Jetzt erscheint in der Neue Juristische Wochenschrift (NJW), der bedeutendsten Zeitschrift für die juristische Theorie und Praxis in Deutschland (Wikipedia) ein Artikel, der sich endlich auch wissenschaftlich mit dem Thema auseinandersetzt: „Vertragsfallen“ im Internet - Rechtliche Würdigung und Gegenstrategien, so lautet der Titel (NJW Heft 44, Jahrgang 2009, Seite 3189).

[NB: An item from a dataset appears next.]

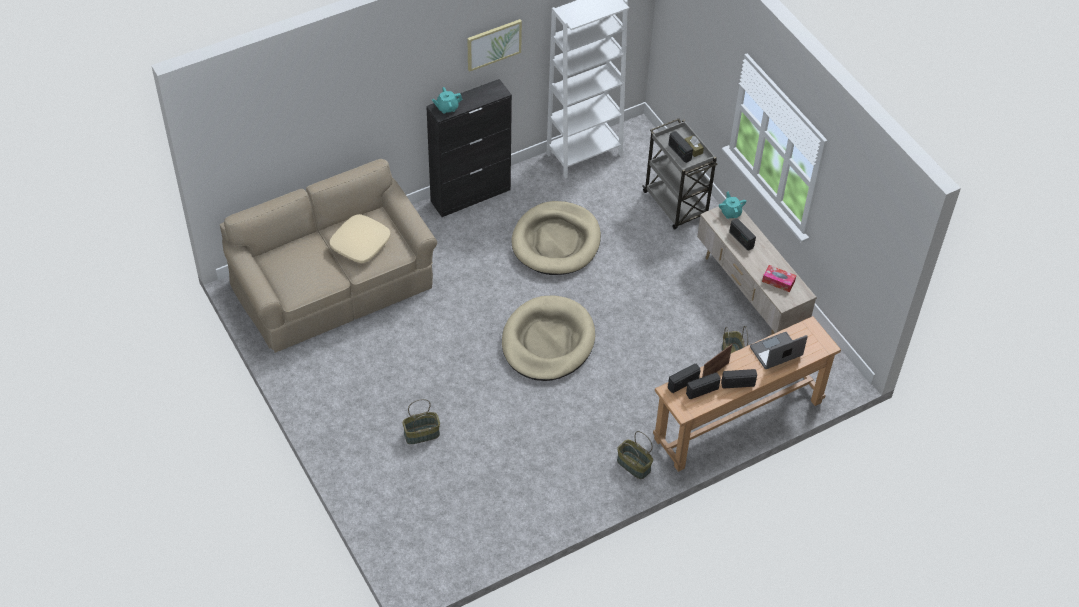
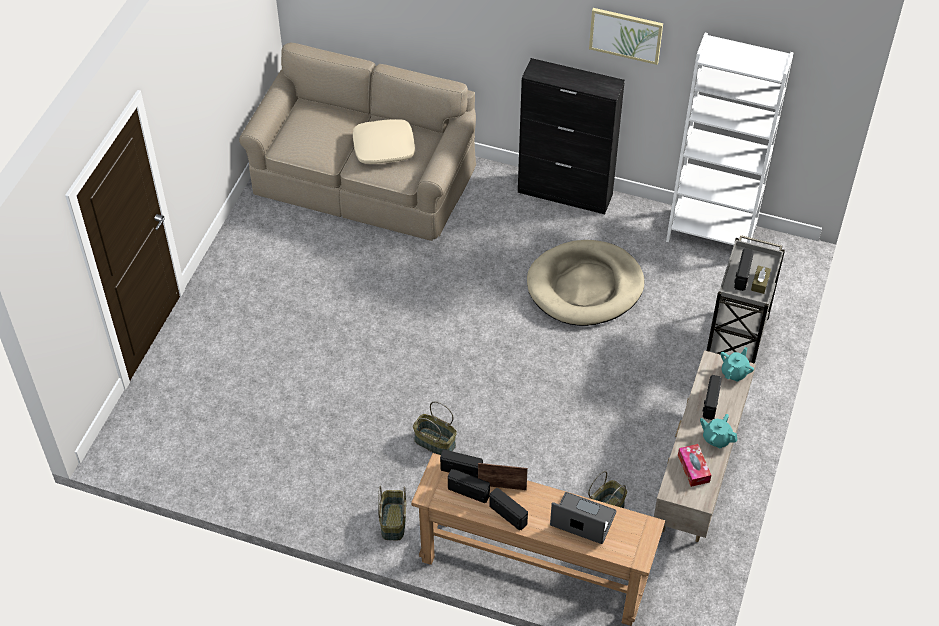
camera: 50 degrees right, 0 degrees up
basket [402,399,440,444] -> basket moved to [413,401,457,455]
turquoise teapot [432,87,463,114] -> turquoise teapot moved to [700,414,737,448]
beige dog bed [502,295,595,381] -> none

Dabei kommen die Autoren zu dem Ergebnis, dass bei solchen Internet-Vertragsfallen
- in der Regel kein Vertrag zustande kommt (kein Vertragsschluss, sittenwidrig oder in sonstiger Weise anfechtbar);
- die Homepages der Anbieter häufig auch wettbewerbswidrig sind und
- in der Regel auch ein (versuchter) Betrug vorliegt.
Die Autoren geben auch Hinweise auf Gegenmaßnahmen.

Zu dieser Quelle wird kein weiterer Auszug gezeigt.